[Dataset extract Boundary: Start]
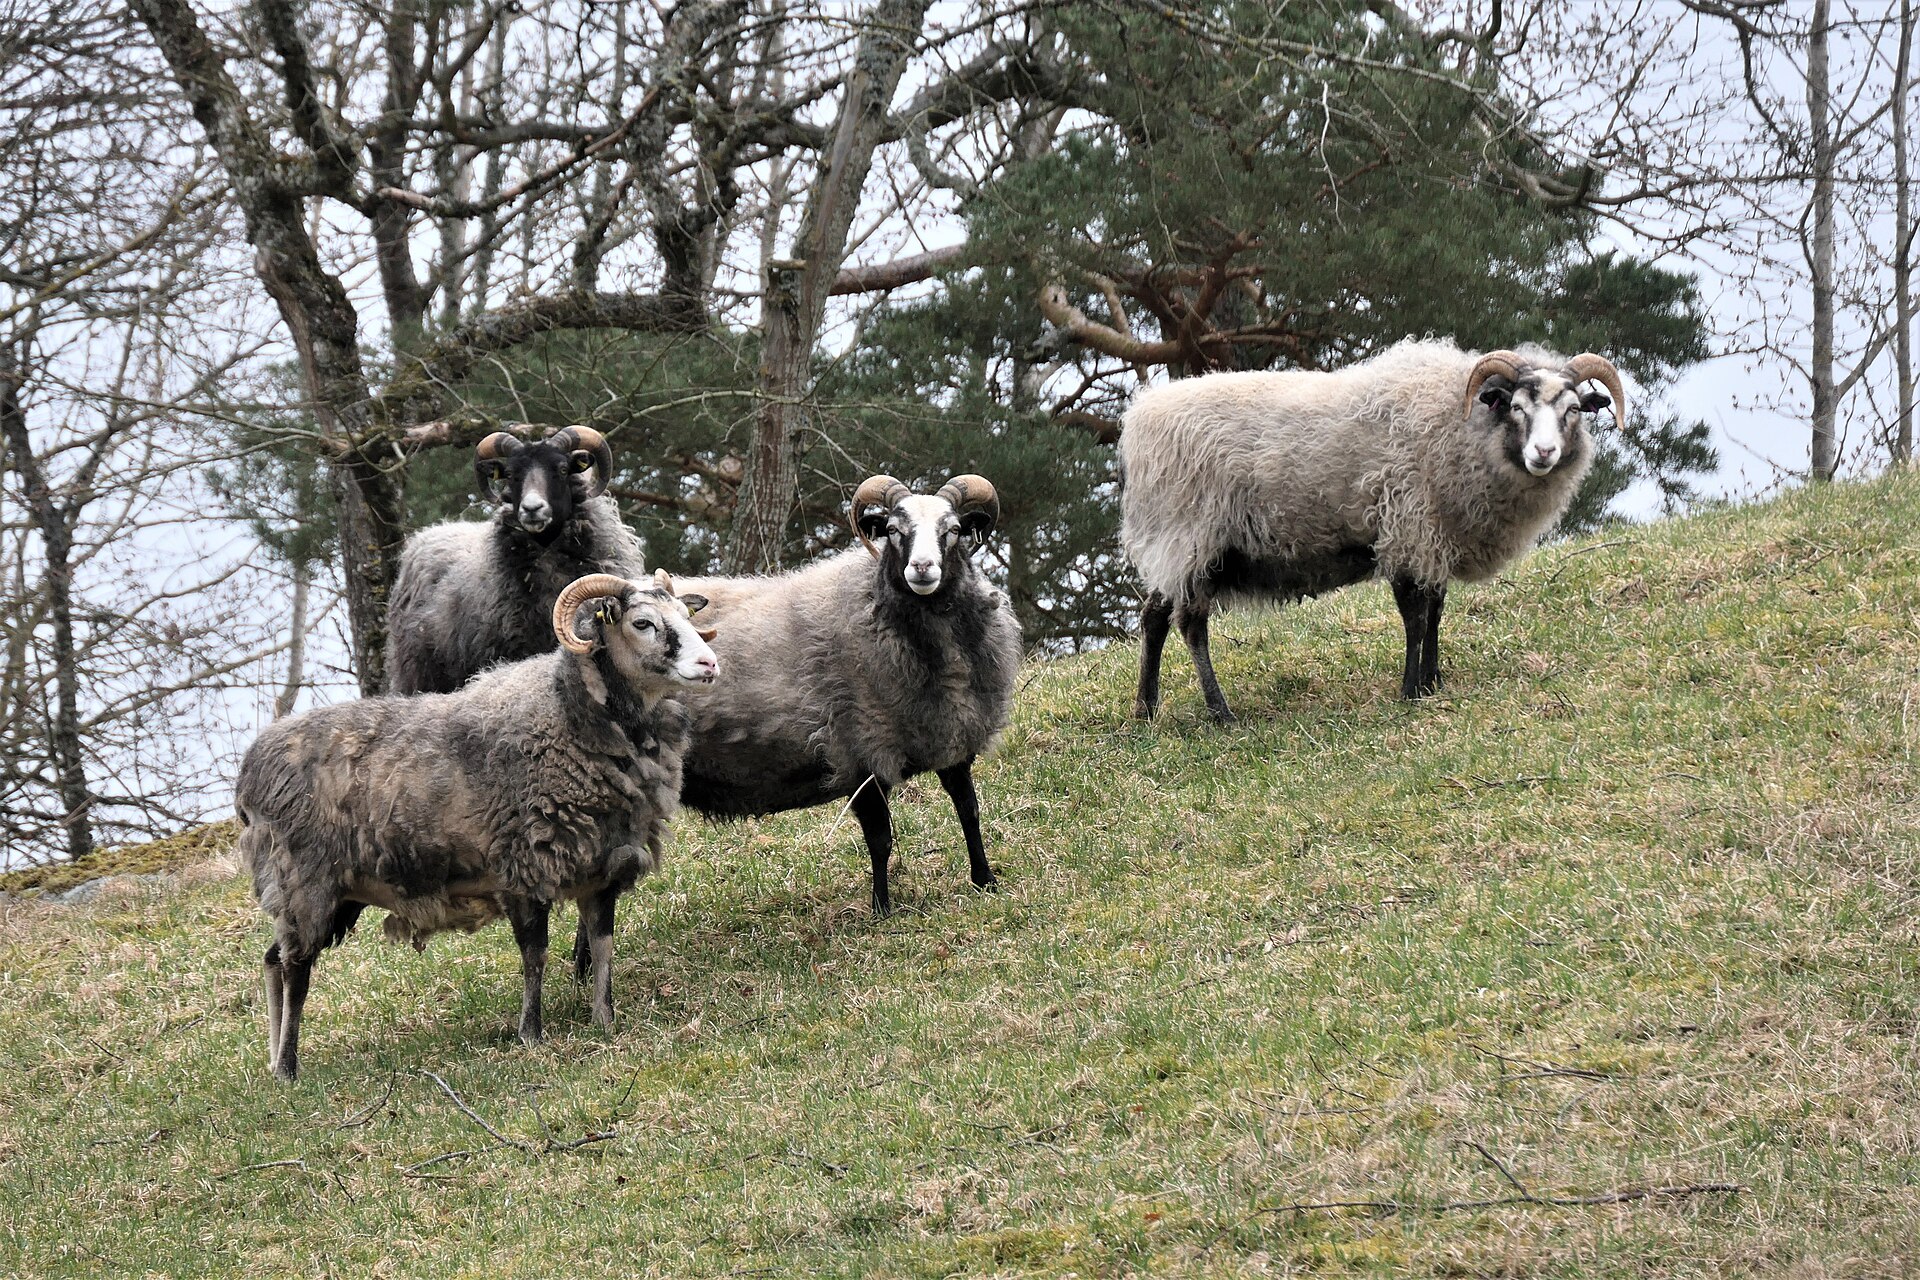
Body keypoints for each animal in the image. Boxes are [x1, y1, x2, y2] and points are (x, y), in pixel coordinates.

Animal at [235, 570, 719, 1080]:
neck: (567, 714)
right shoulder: (524, 869)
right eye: (643, 623)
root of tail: (250, 773)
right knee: (295, 969)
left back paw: (273, 1063)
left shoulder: (604, 869)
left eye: (685, 615)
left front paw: (604, 1020)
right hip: (304, 881)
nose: (709, 664)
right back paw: (288, 1067)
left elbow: (603, 946)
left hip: (328, 893)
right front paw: (531, 1035)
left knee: (272, 960)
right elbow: (535, 955)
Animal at [576, 474, 1020, 937]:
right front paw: (881, 909)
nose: (921, 569)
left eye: (953, 530)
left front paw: (985, 881)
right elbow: (880, 840)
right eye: (893, 530)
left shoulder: (952, 739)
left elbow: (969, 811)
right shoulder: (859, 751)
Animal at [1120, 340, 1626, 722]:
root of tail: (1139, 421)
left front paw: (1433, 681)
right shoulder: (1406, 527)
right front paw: (1411, 690)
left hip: (1179, 548)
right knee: (1191, 625)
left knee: (1154, 617)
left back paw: (1146, 708)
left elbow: (1436, 610)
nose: (1543, 453)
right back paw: (1220, 713)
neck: (1460, 426)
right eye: (1517, 408)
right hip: (1191, 536)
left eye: (1574, 409)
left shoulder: (1433, 538)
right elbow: (1414, 617)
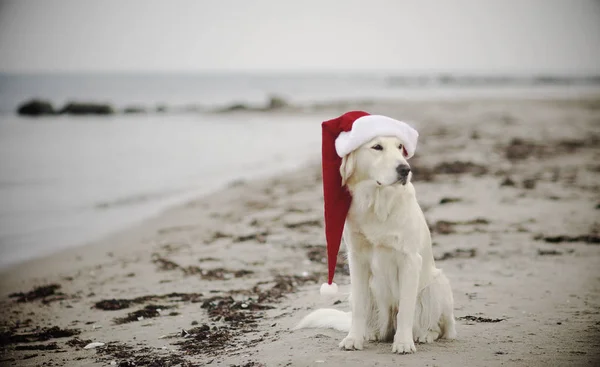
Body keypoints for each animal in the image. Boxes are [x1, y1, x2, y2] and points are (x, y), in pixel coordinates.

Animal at [294, 135, 454, 354]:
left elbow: (406, 309)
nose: (405, 169)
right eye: (377, 147)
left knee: (438, 326)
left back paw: (424, 335)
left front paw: (403, 342)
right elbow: (359, 308)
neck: (377, 201)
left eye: (400, 147)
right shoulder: (356, 259)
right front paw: (353, 339)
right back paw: (371, 334)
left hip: (436, 285)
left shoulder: (410, 260)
[Dataset extract Boundary: End]
From the line holding "right hip: (304, 881)" to the line holding "right eye: (1517, 408)", inclusive, restate each line above exactly as written.

• [Response area]
right hip: (304, 881)
nose: (709, 664)
right back paw: (288, 1067)
left elbow: (603, 946)
left hip: (328, 893)
right front paw: (531, 1035)
left knee: (272, 960)
right elbow: (535, 955)
Animal at [576, 474, 1020, 937]:
right front paw: (881, 909)
nose: (921, 569)
left eye: (953, 530)
left front paw: (985, 881)
right elbow: (880, 840)
right eye: (893, 530)
left shoulder: (952, 739)
left elbow: (969, 811)
right shoulder: (859, 751)
Animal at [1120, 340, 1626, 722]:
root of tail: (1139, 421)
left front paw: (1433, 681)
right shoulder: (1406, 527)
right front paw: (1411, 690)
left hip: (1179, 548)
right knee: (1191, 625)
left knee: (1154, 617)
left back paw: (1146, 708)
left elbow: (1436, 610)
nose: (1543, 453)
right back paw: (1220, 713)
neck: (1460, 426)
right eye: (1517, 408)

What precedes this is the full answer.